In the last couple of years researchers have proposed different frameworks for providing QoS of these shared resources. Majority of these works focus on individual resource for QoS management and make use of locally available details either for static or dynamic prioritization of operations on these shared resources. Coordinated management of multiple QoS-aware shared resources at runtime remains an open problem. In this project we primarly focus on inter resource interaction to provide overall QoS and application performance improvement.


Power Efficient Fault Tolerant Techniques for Deflection Routers in Large Mesh on-Chip Interconnection Networks

Sponsoring Agency : SuG Scheme, Research and Development Section, IIT Guwahati.
Duration & Funding : February 2016- February 2018, - Rs. 4.92 lakhs

Summary:

Increasing the integration capacity of transistors in ICs has made it possible to realise multi-core chips. They accommodate thousands of processing elements in a single silicon substrate. These chips, due to their high processing capability demand modular communication architectures like Network on chips (NoCs) which offer distributed communication through a set of connected routers and links. NoC designs need to meet tough latency and throughput targets, with stringent area and power budgets.

Unfortunately, as critical dimensions like feature size of chips shrink, reliability of the chip also degrades. Shrinking transistor size leads to increasing variability in performance and reliability. Static variations like random dopant fluctuations lead to an irreversible device degradation over time. Permanent faults caused by physical damages, manufacturing defects and device wear-out may cause the entire chip to fail. Unpredictable events like particle hits and power grid fluctuations may cause transient faults in chips. Probability of link failures or even the breakdown of whole routers increases for structures in nanometer range. NoC reliability due to the increase in physical defects in advanced manufacturing processes is a critical challenge as often faults occur post manufacturing. Since NoC is the critical medium of communication, it should be designed to tolerate transient and permanent failure of components and provide reliable communication between nodes inside the chip.

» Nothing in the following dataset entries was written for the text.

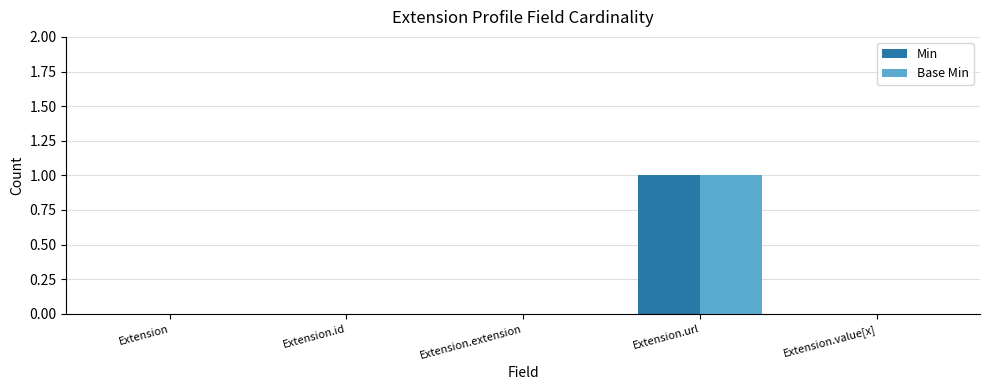

Are the bars horizontal?

No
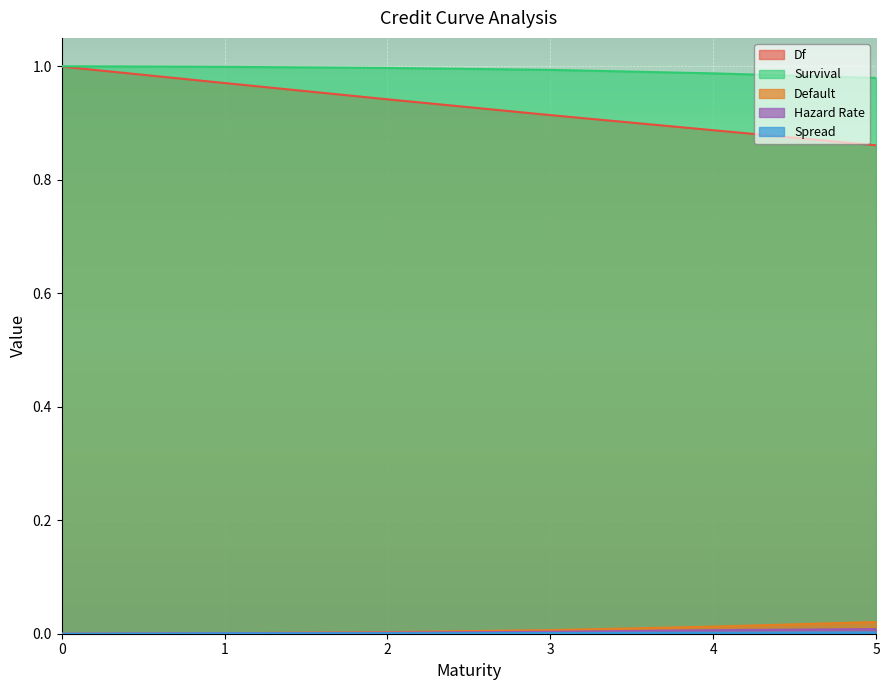

What is the highest value of the Survival series?

1.0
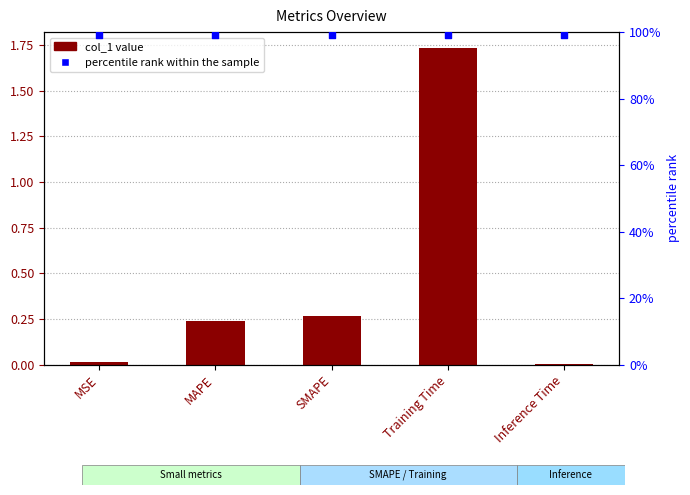

What is the total value across all series at MSE?

1.0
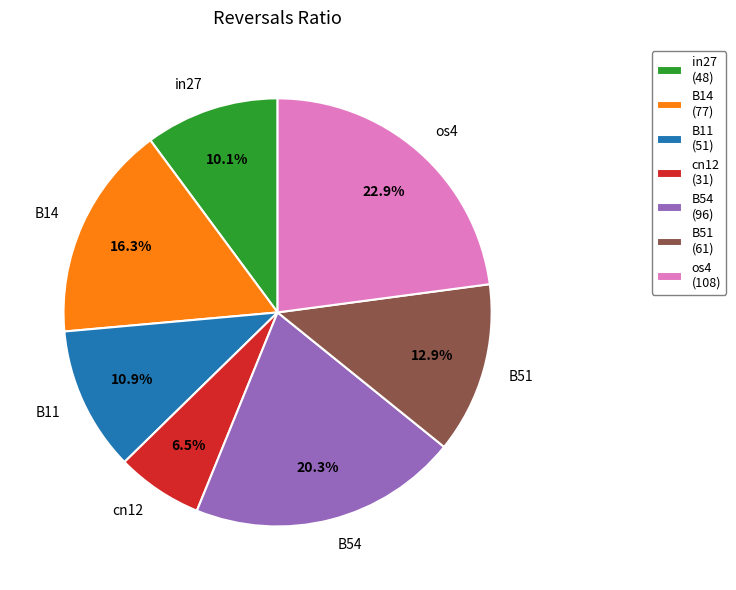

True or false: B14 accounts for 16% of the total.

True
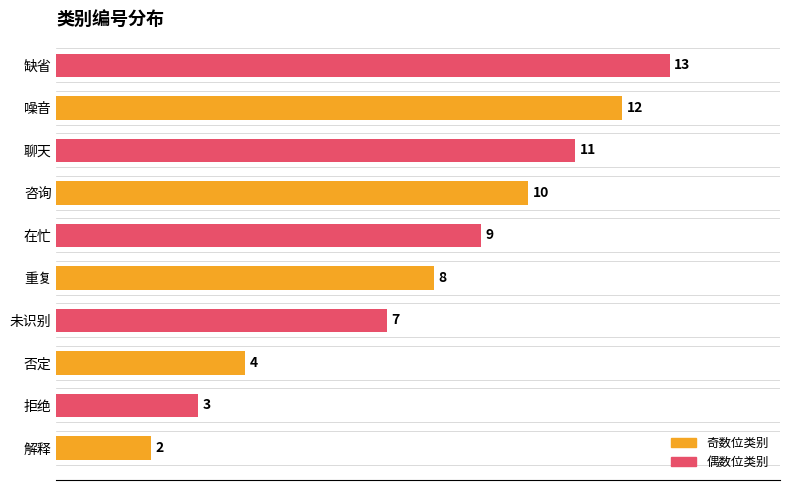

The value at 否定 is 4. True or false?

True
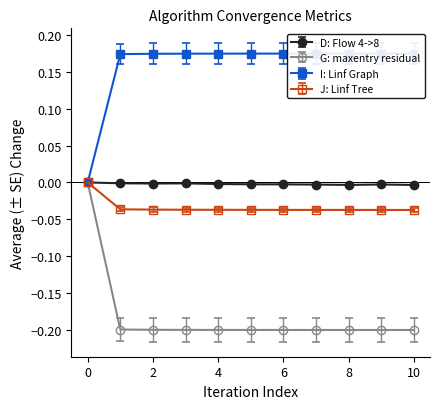

Which series has the largest total across all categories?

I: Linf Graph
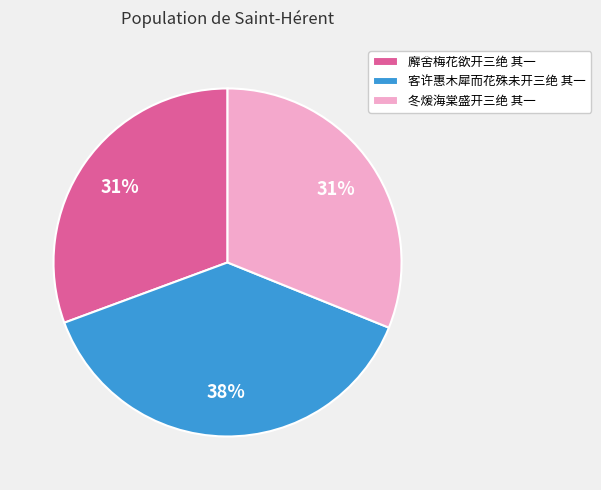

Combined, do 冬煖海棠盛开三绝 其一 and 廨舍梅花欲开三绝 其一 account for over 50%?

Yes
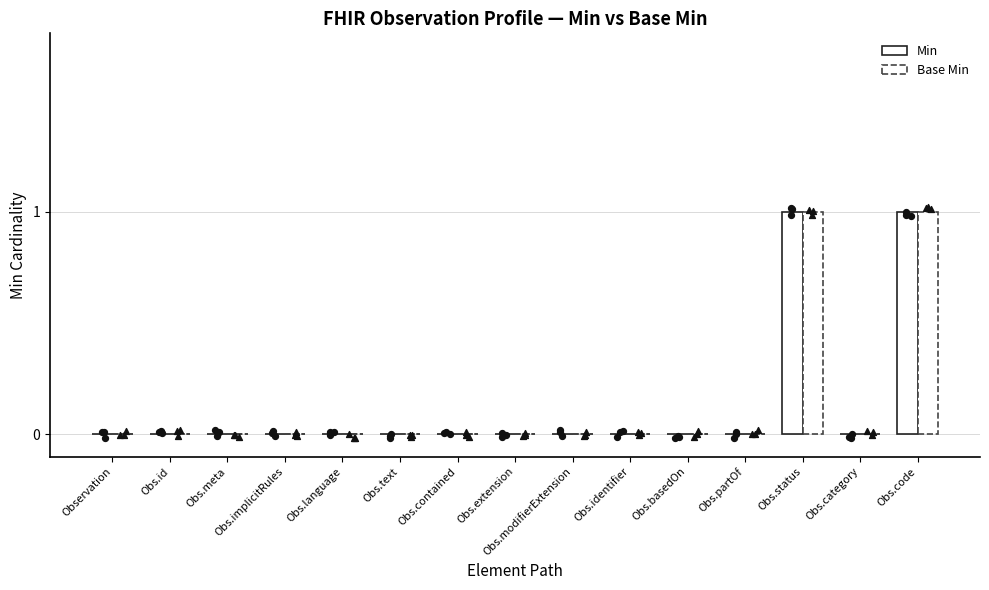

Which series has the widest spread of Y values?

Min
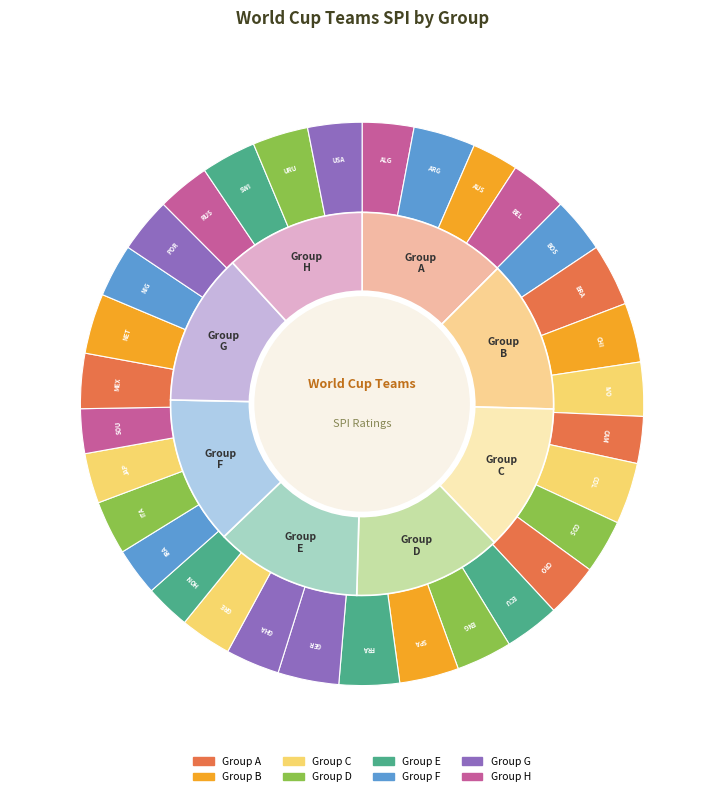

To the nearest percent, what portion does Portugal represent?

3%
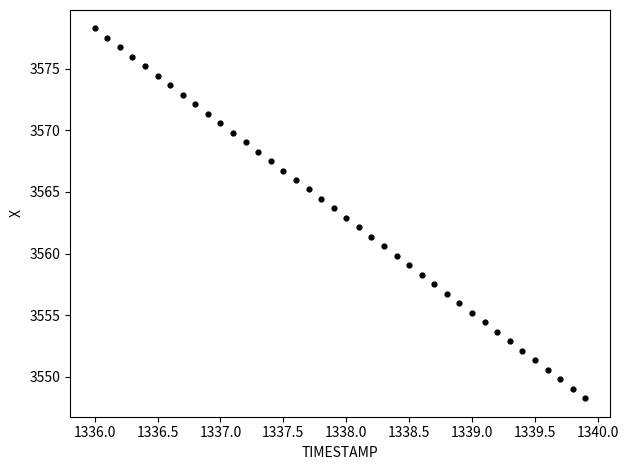

What is the range of X values (max minus min)?

3.9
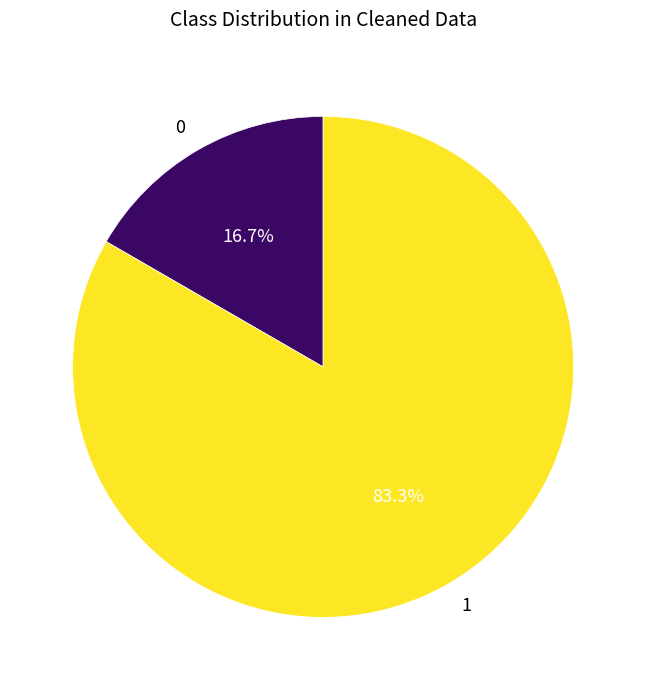

To the nearest percent, what is the difference between the largest and smallest slice percentages?

67%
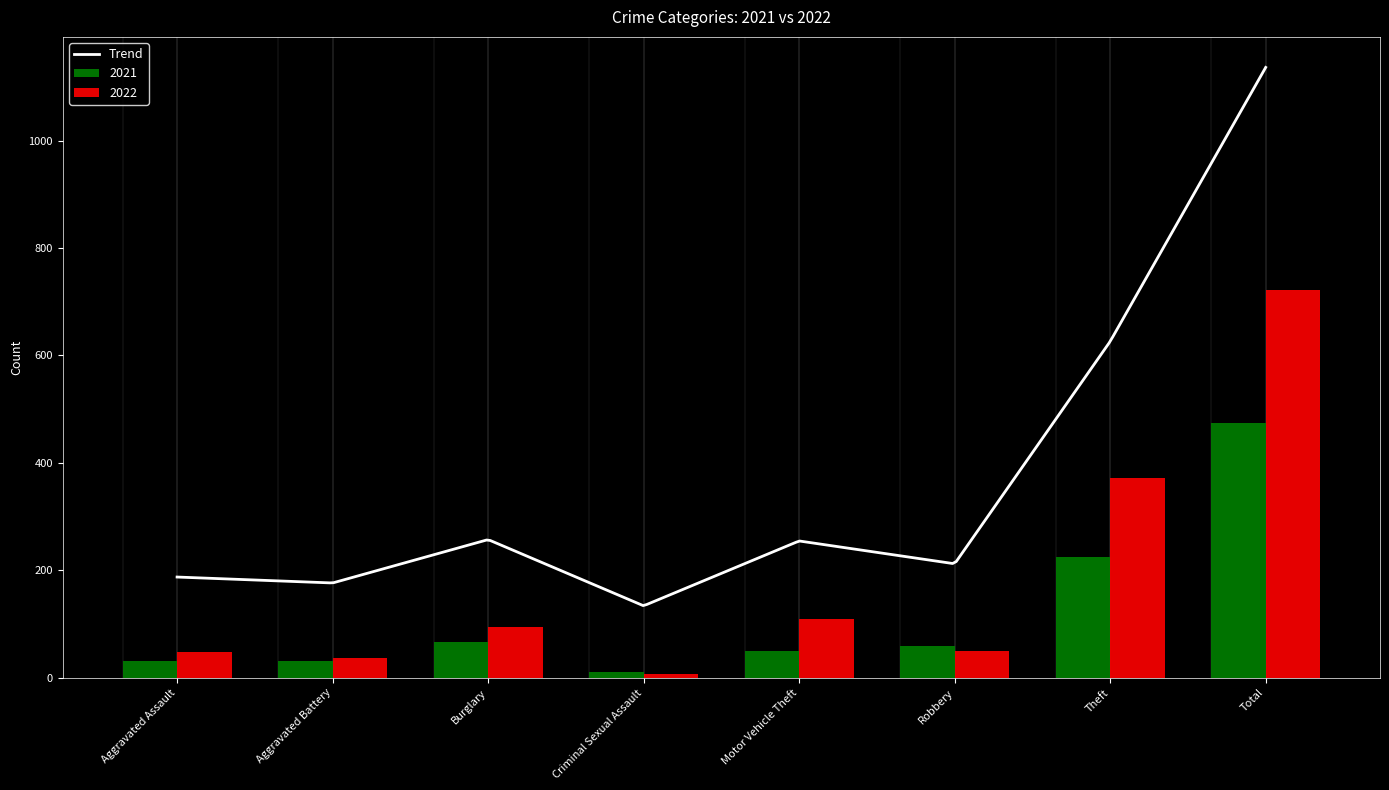

Between Criminal Sexual Assault and Theft, which series saw the biggest shift?

2022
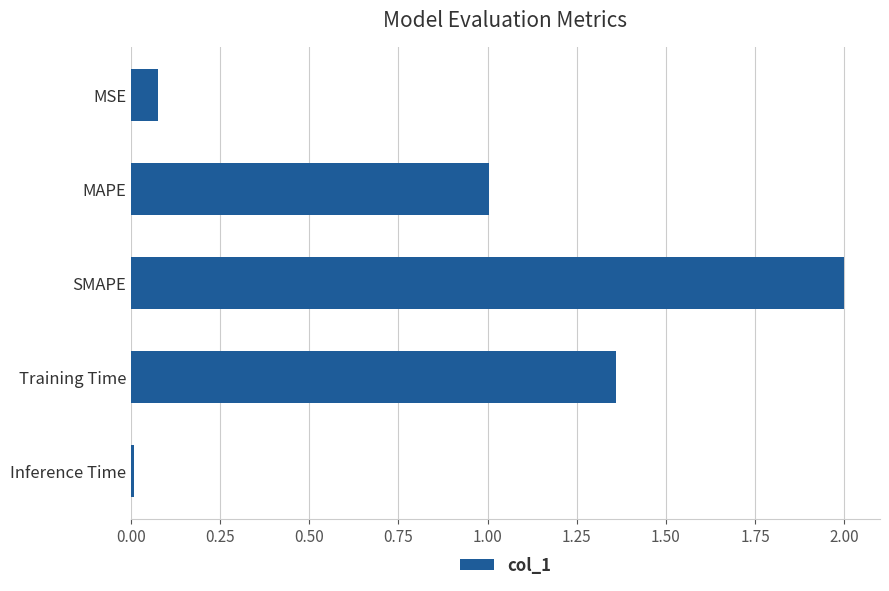

Which category has the highest value across all series?

SMAPE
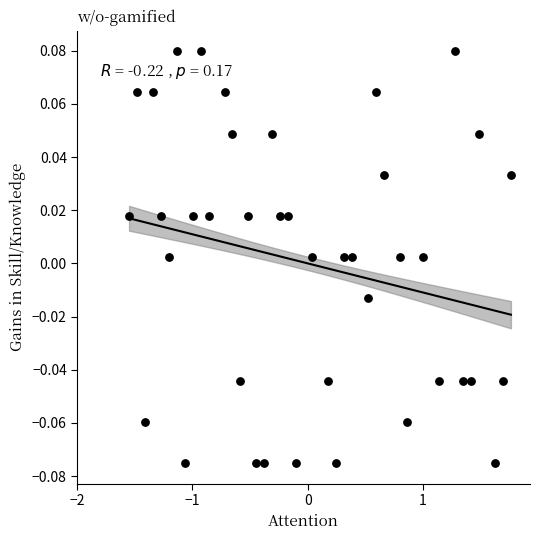

What is the range of X values (max minus min)?

3.3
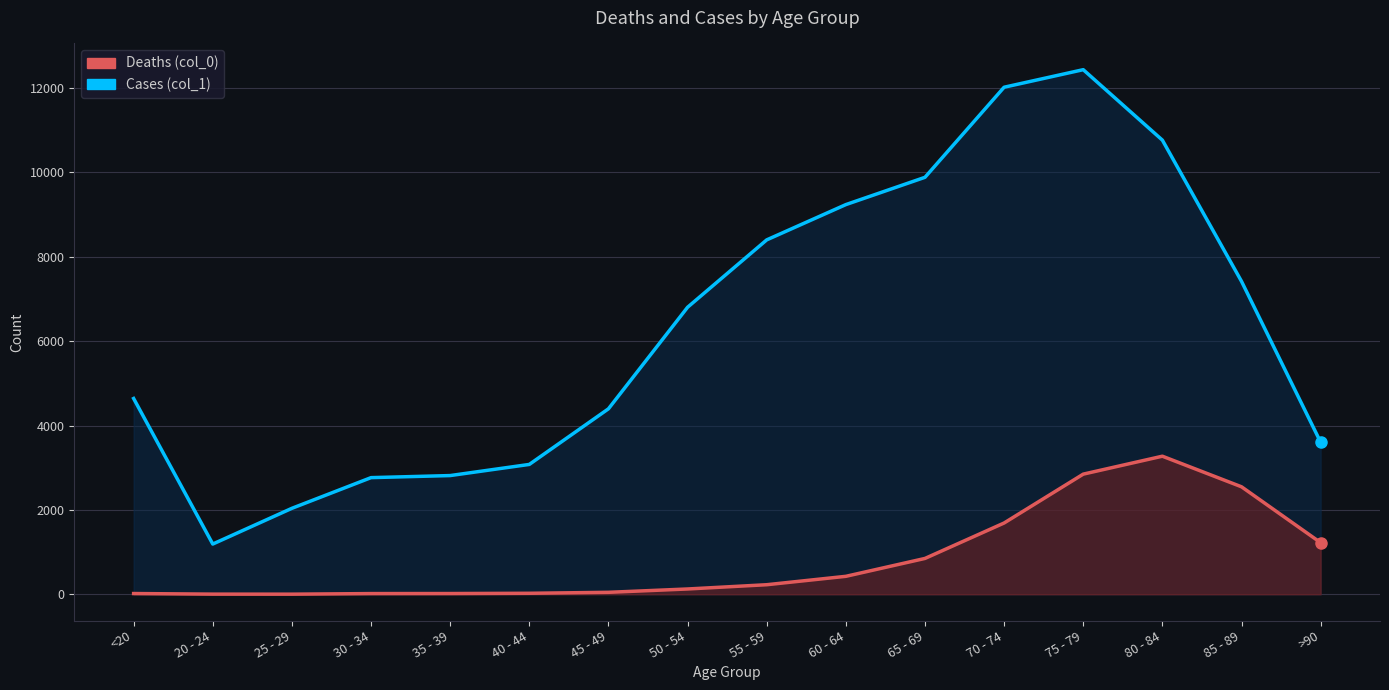

What is the sum of the Cases (col_1) values at 35 - 39 and 65 - 69?

12697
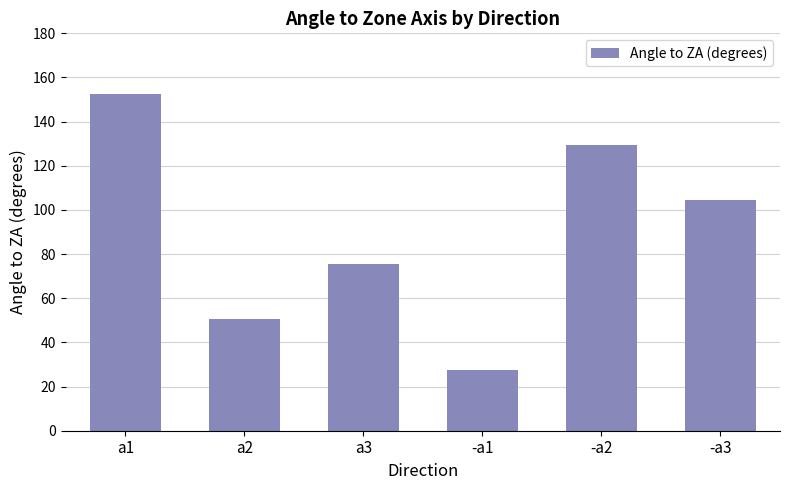

How many bars are there in total?

6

Deflection based NoC routers are going to be the backbone of interconnection systems for future multi-core architectures. At any given point of time an NoC is managing a wide variety of packets consisting of coherence transactions, cache requests and reply between L1 and L2, cache miss requests and reply between LLC and main memory, control information needed to synchronize applications running in cooperating cores. Hence the role of an NoC systems is highly critical in delivering high performance to applications running on various cores. Deflection routers enable energy efficient on chip communication by eliminating buffers used to store the flits in transit. NoC reliability due to the increase in physical defects in advanced manufacturing processes is a critical challenge as often faults occur post manufacturing. Since NoC is the critical medium of communication, it should be designed to tolerate transient and permanent failure of components and provide reliable communication between nodes inside the chip. Future NoCs, as well as processing units should thus be able to cope with failures as they are inherent in those systems. NoC components like routers should be equipped with built-in fault tolerance mechanisms to ensure reliability of the chip in the presence of faults. Adaptive deflection routing algorithms are capable of exploiting the modularity and path diversity of mesh NoCs, hence they are capable of tolerating faults to a large extend. Fault tolerant design can bring quantifiable performance enhancement for applications running on the cores.